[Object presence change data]

= Beginning of Section =

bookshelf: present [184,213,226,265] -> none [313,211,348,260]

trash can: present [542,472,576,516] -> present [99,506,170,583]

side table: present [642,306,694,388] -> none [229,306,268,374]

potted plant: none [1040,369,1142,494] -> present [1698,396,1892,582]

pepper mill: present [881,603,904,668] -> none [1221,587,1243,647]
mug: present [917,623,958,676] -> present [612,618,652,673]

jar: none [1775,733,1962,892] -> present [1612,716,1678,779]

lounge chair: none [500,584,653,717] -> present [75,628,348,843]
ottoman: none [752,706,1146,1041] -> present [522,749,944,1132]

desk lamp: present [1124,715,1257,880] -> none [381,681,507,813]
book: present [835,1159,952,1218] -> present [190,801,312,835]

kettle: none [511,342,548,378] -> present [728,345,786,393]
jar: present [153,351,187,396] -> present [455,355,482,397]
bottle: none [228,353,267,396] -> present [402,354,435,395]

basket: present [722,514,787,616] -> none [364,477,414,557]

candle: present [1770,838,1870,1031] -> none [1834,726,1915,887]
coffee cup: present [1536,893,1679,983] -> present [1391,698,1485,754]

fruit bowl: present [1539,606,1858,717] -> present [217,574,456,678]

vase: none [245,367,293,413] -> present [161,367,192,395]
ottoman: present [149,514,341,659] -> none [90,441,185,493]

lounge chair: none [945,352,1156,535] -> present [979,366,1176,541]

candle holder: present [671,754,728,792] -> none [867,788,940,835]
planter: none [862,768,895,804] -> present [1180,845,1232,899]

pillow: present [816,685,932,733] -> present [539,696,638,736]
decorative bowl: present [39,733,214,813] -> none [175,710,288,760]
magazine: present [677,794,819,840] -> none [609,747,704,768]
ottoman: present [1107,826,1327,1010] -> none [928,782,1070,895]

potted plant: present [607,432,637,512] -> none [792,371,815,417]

= End of Section =

Instructions to follow – Beginning with the line above that contains "jar: none [1775,733,1962,892]", copy each line exactly up to and including the line that contains "jar: present [153,351,187,396]", and go no further.

Your solution –
jar: none [1775,733,1962,892] -> present [1612,716,1678,779]

lounge chair: none [500,584,653,717] -> present [75,628,348,843]
ottoman: none [752,706,1146,1041] -> present [522,749,944,1132]

desk lamp: present [1124,715,1257,880] -> none [381,681,507,813]
book: present [835,1159,952,1218] -> present [190,801,312,835]

kettle: none [511,342,548,378] -> present [728,345,786,393]
jar: present [153,351,187,396] -> present [455,355,482,397]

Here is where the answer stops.